Turns out my affliction was nothing more serious than a case of mummy meltdown because Dylan started JK, combined with a healthy dose of "I don't give a crap about blogging right now." I know I'm a writer, which makes it strange and scary when I lose my need to write. It's sometimes hard to have faith that the urge to tell stories will return if I give myself permission to not write for a while. Then one day, I buy myself a new cahier d'exercices in a flashy colour, grab my favourite pen and sit down and scribble like I never stopped. That day was today. (Thanks, purple cahier!)

So fear not, faithful (and possibly frustrated) readers. I've been busy blogging in my head, so all sorts of things are ready to spill out onto scraps of paper and my keyboard. I'll try really hard not to abandon you for this long again.

Stay tuned for tales of dismembered rabbits, dancing at the Russian Tea Room, and that word of the year thing.

Wednesday, 29 October 2014

A Little Less Should, a Little More Rum

It's Wednesday. No rain, just chills and wind and curdled clouds. I should be mowing the lawn. Or something.

I should do the kids' laundry so Jade won't have to crouch naked at the top of the stairs again screaming,
and Dylan won't have to wear his undies inside out tomorrow.

I should round up and capture all the dust elephants under my bed so I don't have another asthma attack tonight.

I should mix the dough for Hallowe'en cookies because it has to sit in the fridge for four hours before I can let the kids attack it with rolling pins and cookie cutters.

I should clean out the drawer from hell that caused D to curse and violently slam it shut when he was trying to find one elastic band.

I should write a blog article.

Oh wait, I AM writing a blog article. That makes one "should" out of five, which isn't bad considering I've spent most of the morning slumped on the couch playing online Scrabble and sipping a hot rum toddy. Mumma feels like she's getting a chest cold, and that does not make Mumma happy, or motivated, or overly concerned with her ever-present to-do list. Ever have one of those days when the "shoulds" creep up and try to strangle you? Screw the shoulds. Today I love the couch.

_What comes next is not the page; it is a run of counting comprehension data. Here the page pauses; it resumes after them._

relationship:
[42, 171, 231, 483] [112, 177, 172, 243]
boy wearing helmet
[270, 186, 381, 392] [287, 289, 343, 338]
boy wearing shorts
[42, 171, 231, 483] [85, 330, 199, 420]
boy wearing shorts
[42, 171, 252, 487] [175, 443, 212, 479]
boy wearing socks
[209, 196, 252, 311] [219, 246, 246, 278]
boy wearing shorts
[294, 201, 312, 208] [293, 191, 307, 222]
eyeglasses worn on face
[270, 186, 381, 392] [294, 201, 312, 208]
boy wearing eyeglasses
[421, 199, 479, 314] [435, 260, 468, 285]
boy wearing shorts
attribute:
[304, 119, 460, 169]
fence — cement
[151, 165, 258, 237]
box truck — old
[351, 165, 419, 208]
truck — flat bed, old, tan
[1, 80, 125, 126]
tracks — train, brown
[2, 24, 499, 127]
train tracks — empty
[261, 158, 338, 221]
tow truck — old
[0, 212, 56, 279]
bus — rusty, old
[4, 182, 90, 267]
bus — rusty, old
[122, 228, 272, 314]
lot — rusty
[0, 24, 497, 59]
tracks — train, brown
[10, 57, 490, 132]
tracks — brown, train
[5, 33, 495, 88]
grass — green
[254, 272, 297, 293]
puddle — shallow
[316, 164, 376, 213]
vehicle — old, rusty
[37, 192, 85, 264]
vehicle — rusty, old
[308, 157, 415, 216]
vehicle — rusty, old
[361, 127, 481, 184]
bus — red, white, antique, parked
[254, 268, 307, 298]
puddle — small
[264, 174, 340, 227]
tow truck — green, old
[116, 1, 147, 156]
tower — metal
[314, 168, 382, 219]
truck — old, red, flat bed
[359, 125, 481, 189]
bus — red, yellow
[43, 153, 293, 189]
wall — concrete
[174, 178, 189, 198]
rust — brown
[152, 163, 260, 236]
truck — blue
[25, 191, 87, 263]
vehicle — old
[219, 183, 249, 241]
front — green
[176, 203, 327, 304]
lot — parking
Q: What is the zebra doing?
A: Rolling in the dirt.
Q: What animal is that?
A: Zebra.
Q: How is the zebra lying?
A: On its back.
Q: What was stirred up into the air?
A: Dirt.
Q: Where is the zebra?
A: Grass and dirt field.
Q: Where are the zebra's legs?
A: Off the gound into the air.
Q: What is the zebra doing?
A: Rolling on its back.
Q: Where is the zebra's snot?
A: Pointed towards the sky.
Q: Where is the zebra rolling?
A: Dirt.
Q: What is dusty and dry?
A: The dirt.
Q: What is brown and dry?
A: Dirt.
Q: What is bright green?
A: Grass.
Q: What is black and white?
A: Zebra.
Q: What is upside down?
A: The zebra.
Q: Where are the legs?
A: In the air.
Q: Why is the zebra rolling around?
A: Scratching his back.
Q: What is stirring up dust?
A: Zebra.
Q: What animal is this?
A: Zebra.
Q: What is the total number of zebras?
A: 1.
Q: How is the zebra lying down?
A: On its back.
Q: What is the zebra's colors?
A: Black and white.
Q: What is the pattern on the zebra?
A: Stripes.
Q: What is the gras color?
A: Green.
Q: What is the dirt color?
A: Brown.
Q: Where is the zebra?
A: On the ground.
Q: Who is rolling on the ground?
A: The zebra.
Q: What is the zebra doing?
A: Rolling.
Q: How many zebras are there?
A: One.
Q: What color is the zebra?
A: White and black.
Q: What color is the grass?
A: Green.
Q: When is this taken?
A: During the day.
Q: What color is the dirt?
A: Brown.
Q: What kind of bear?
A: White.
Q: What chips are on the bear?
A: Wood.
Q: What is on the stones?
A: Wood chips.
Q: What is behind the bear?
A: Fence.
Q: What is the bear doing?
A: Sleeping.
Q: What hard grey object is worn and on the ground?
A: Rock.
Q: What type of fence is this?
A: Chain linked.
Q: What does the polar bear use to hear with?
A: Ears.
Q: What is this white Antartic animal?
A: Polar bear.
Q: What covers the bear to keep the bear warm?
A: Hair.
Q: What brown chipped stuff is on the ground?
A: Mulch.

Anyone who spends most of their time looking after an active family knows the danger of forgetting to look after themselves. A couple of weeks of that stupidity and you simply collapse. After surviving several unsavoury health issues, I've come to recognize and listen to the messages my body sends me. Today, it was the sensation of having an invisible thirty pound cat sitting on my chest that made me stop doing the dishes and retreat to the sanctuary of my couch. I've essential oiled myself, turned the fireplace on, and concocted my tried and true "I feel like crap" remedy: hot water, lemon juice, raw honey, sliced ginger, a splash of rum and a cinnamon stick. Damn, is it good. It makes the invisible cat feel lighter with each swallow, and sends my should list back to where it belongs: in the drawer from hell.

UPDATE: 2 p.m.
I just watched the Walking Dead episode where a character gets a little tickle in her throat, which becomes a nagging cough, which then makes her cough up blood and die and become a zombie. If I start bleeding out my eyes, I know the rum just isn't cutting it.